[RECORD EXCERPTS]

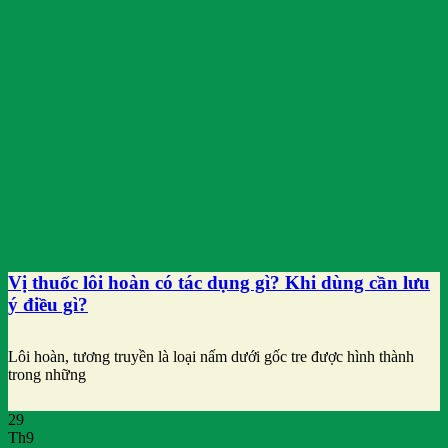
Vị thuốc lôi hoàn có tác dụng gì? Khi dùng cần lưu
ý điều gì?
Lôi hoàn, tương truyền là loại nấm dưới gốc tre được hình thành
trong những
29
Th9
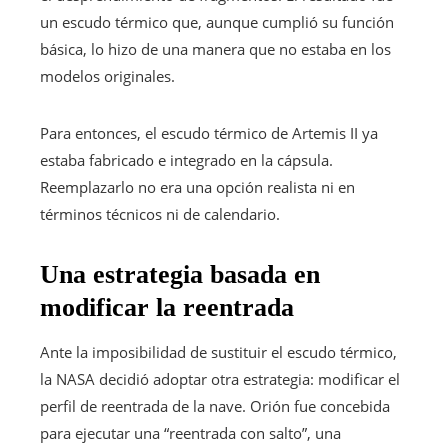
un escudo térmico que, aunque cumplió su función
básica, lo hizo de una manera que no estaba en los
modelos originales.
Para entonces, el escudo térmico de Artemis II ya
estaba fabricado e integrado en la cápsula.
Reemplazarlo no era una opción realista ni en
términos técnicos ni de calendario.
Una estrategia basada en
modificar la reentrada
Ante la imposibilidad de sustituir el escudo térmico,
la NASA decidió adoptar otra estrategia: modificar el
perfil de reentrada de la nave. Orión fue concebida
para ejecutar una “reentrada con salto”, una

[/RECORD EXCERPTS]

## PROBLEM TO WORK ON
Whenever a line in the entries holds the word "estrategia", copy that line.

## YOUR SOLUTION
Una estrategia basada en
la NASA decidió adoptar otra estrategia: modificar el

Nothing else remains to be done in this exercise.